▶ _Instructions for the task_:
Please answer from the avatars thread: what film does kimbo say @Rob Fisher's avatar brings to mind?

▶ _Document excerpt_:
• • • • • • •

# Avatars



## kimbo (19/8/14)

Hi

I think i will be interesting to hear what the forum members think when the see some avatars

like:

@TylerD For some reason i think fight club
@DoubleD He is a cocky bugger
Ω @johan True Gentleman with the hat and the cane, the whole nine yards
@Rob Fisher Ground Hog Day
@Alex mm yea what can i say lovely avatar
@Silver Gladiator, Rome, Italy, Pizza

Reactions: Like 1 | Winner 1 | Funny 3


----------



## DoubleD (20/8/14)



Reactions: Funny 1


----------



## Kuhlkatz (20/8/14)

Maybe @DoubleD could use @Alex 's ava, cause that's what I think of when I see the name

Reactions: Like 1 | Funny 2


----------



## Marzuq (20/8/14)

kimbo said:


> Hi
> 
> I think i will be interesting to hear what the forum members think when the see some avatars
> 
> ...

• • • • • • •

▶ _Records provided_:

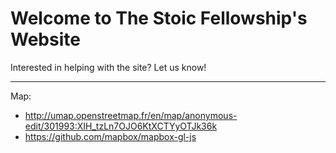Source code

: # Welcome to The Stoic Fellowship's Website

Interested in helping with the site? Let us know!

******

Map:
- http://umap.openstreetmap.fr/en/map/anonymous-edit/301993:XIH_tzLn7OJO6KtXCTYyOTJk36k
- https://github.com/mapbox/mapbox-gl-js
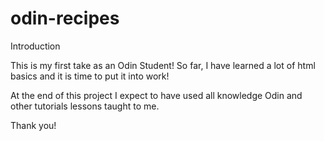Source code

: # odin-recipes

Introduction

This is my first take as an Odin Student! So far, I have learned a lot of html basics and it is time to put it into work!

At the end of this project I expect to have used all knowledge Odin and other tutorials lessons taught to me.

Thank you!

• • • • • • •

▶ _Response below_:
Ground Hog Day